No more mock drafts or prospect rankings. It's June 5th, the first day of the 2014 MLB Draft. Here's what you need to know as a Red Sox fan.
When is this thing?
Day 1 of the draft is today, starting at 7 p.m. ET. That will cover all of the first round, the second round, and the Competitive Balance rounds that follow. If you're only looking to catch the real meat of the draft, where the future stars are selected, most of that will come in this first day. The league has been pretty good about weeding out the best talent early, and while there are certainly still stars to be found later, they're relatively rare, particularly in this day and age of slot bonuses.
Day 2 of the draft is, as you might have guessed, tomorrow, starting at 1:05 p.m. ET. That will cover the rest of the first 10 rounds. While it's true that the best of the best will be gone by then, there's certainly a chance for teams to find talent here as well. Two of Boston's top prospects right now in Mookie Betts and Garin Cecchini were products of the fifth and fourth rounds respectively. Old friend Kevin Youkilis came in the eighth. These are names you'll be hearing for the next few years as they work their way through the system, even if only a few actually have significant major league careers.

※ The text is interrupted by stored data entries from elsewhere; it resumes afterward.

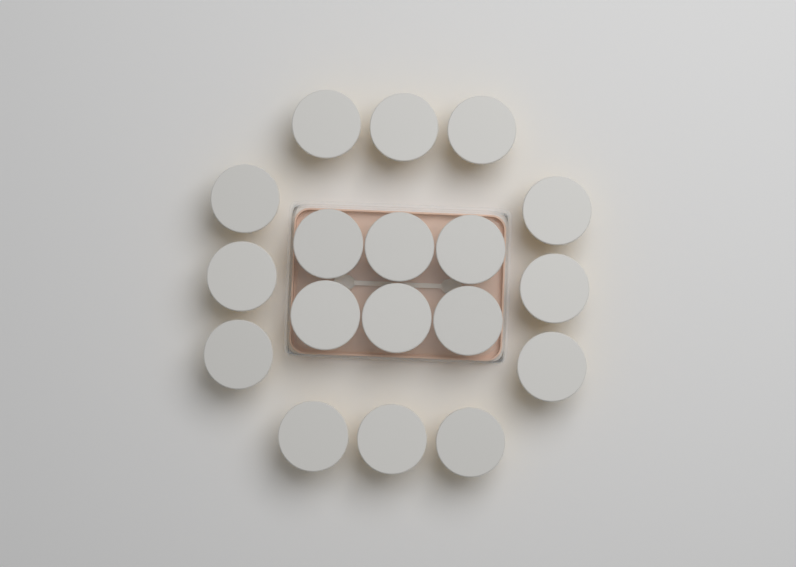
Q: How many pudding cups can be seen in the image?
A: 18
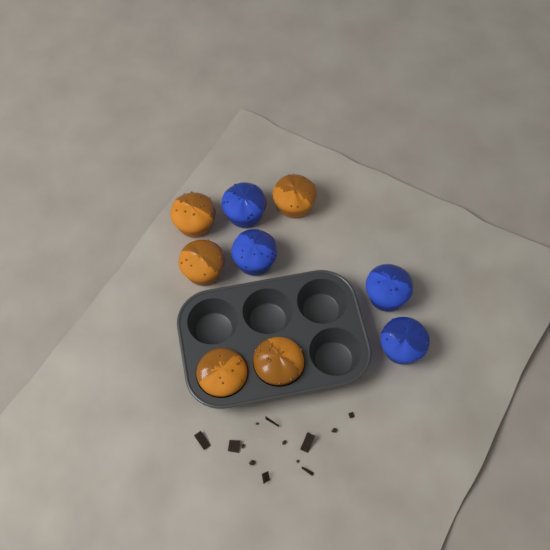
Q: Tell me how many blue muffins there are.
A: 4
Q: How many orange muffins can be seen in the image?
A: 5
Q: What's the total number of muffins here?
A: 9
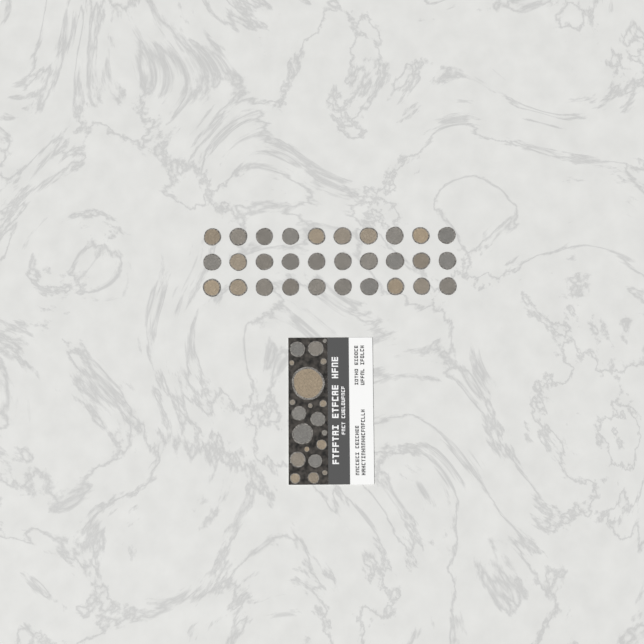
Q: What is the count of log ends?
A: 50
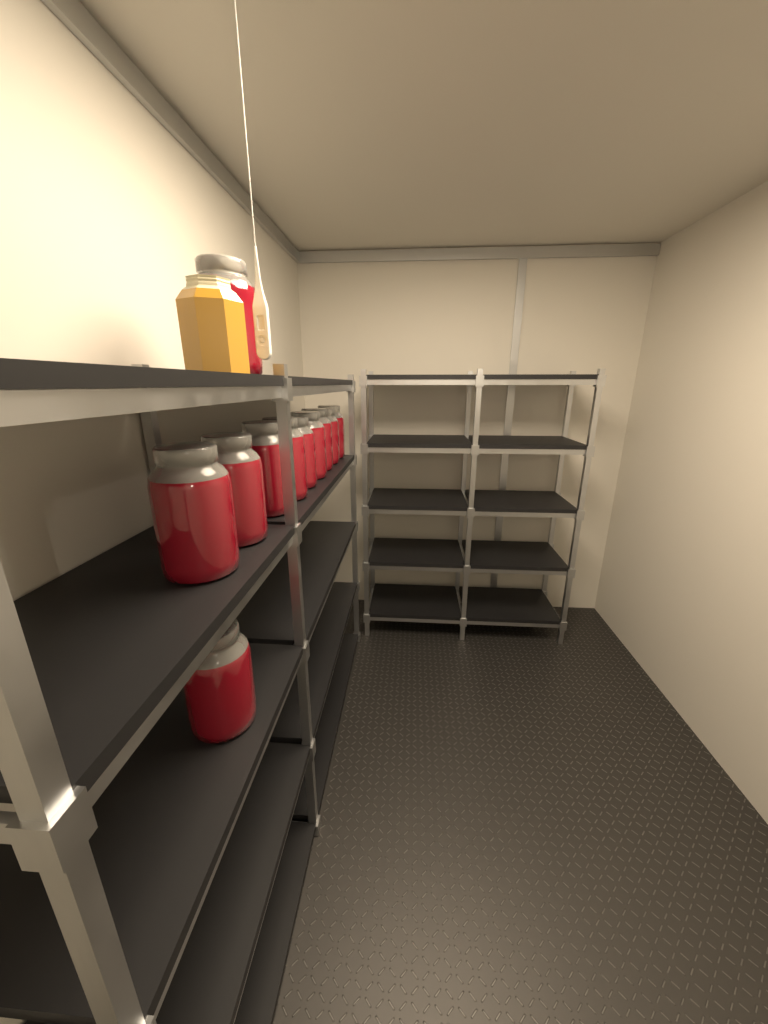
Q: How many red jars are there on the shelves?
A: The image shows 11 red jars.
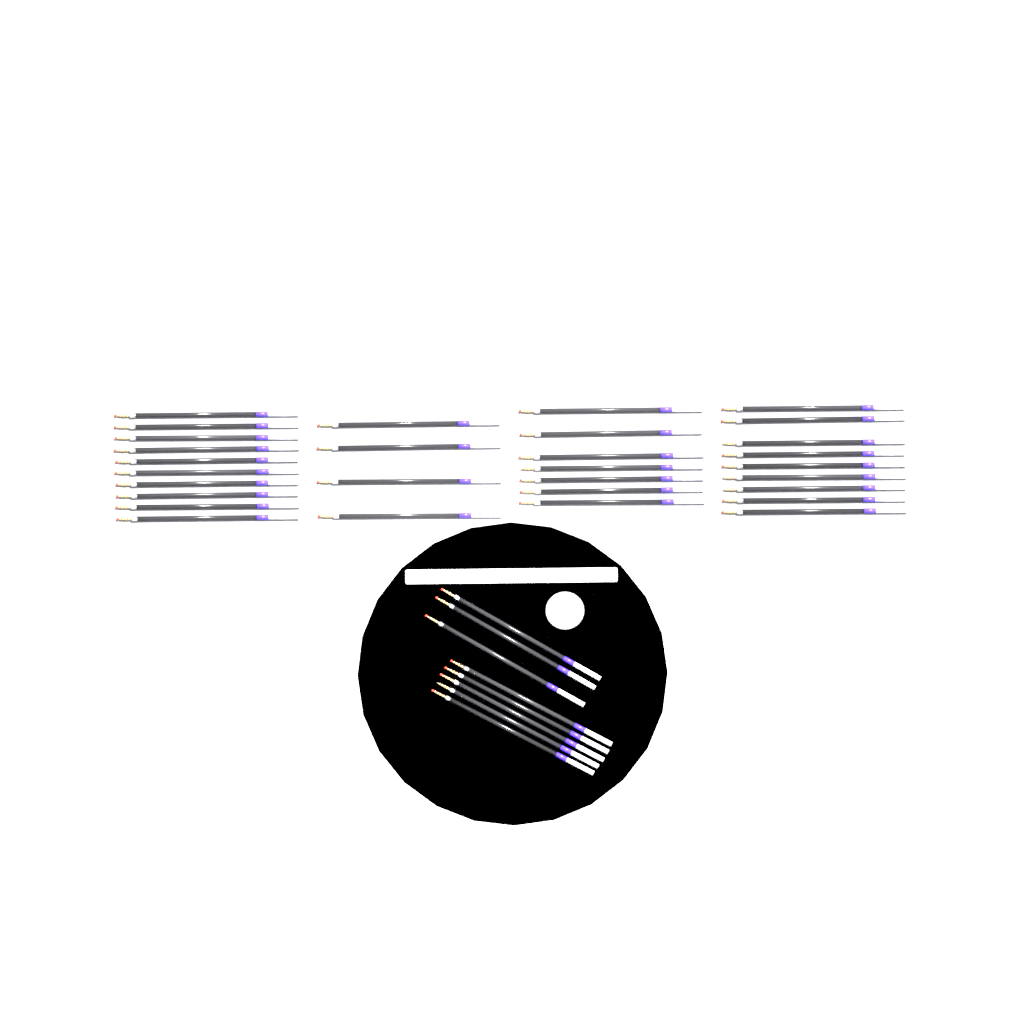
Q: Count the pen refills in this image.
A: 38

For the truly obsessive, Day 3 comes on Saturday. and largely consists of teams reading off names by phone in robotic fashion. It's not that rounds 11-40 (yes, 40!) ever succeeds at the highest levels, but information on these players is usually sparse outside of private team dossiers, making this something of an exercise in futility.
How do I watch it?
Day 1 of the draft will be broadcast on the MLB Network and streamed from MLB.com following an hour-long preview show. If all you want is a bunch of former players and team personnel sitting at desks on that weird baseball diamond set the MLB Network has, then this is when you'll want to pay attention.
Day 2 is a rather more muted affair, generally consisting of a few guys at a news desk waiting for teams to make their picks via. phone and then doing the usual draft business of providing a brief look at the pick and endless talk over the best remaining players available, etc., etc. This will be available only by way of stream from MLB.com.
Come Day 3, the desk goes away and all we get is an audio stream of the selections being made. In case you're not picking up on the trend here, maybe don't bother with Day 3?
So what's Boston's part in all this?
We've covered this before, and the full pick order is available here, but for a quick recap, the Red Sox will be picking 26th, second-to-last ahead of the St. Louis Cardinals, and then again at no. 33 thanks to Jacoby Ellsbury's departure to the Yankees. If you're wondering why there are fewer than 30 picks in that first round, it's because of teams like New York losing their first-round pick after signing big name free agents who received qualifying offers from their old teams.
The Red Sox will pick again on Day 1 in round two at 68, then move on to making one selection every round from there on. Given other compensation picks, their third round selection will be no. 104, and their fourth round selection no. 135, with every other pick coming in increments of 30.
While the Red Sox will be picking nearly last, they will have just under $6.7 million to spend in the first ten rounds thanks to their compensation pick. That's good for 16th in the draft, meaning that if they won't necessarily come away with the best player, they should at least manage a well-rounded class with the financial resources available to them.
Alright, who are they going to pick?
Who knows? There's been plenty of speculation to say the least (yes, every last one of those words is a different link). The consensus seems to be that the Sox are focusing in on a college bat with their first round pick, the only question is which one? There are bigger bats with questionable gloves, strong athletes in need of polish, and Jack-of-all-Trades types.
From there...well, the Red Sox have, in the past, put emphasis on drafting pitchers and good defensive players in recent years. If you're a shortstop, a center fielder, or can throw the ball 90 feet at speed, the Red Sox are probably interested in you for a middle round pick.
That being said, some of these early projections don't exactly fit the bill. Boston's system has had a dearth of power production, save rising star Xander Bogaerts. Generally speaking, baseball teams don't exactly draft for need...but it's possible with the massive contracts being handed out to star first basemen, the Red Sox will try to stock up on some bigger bats.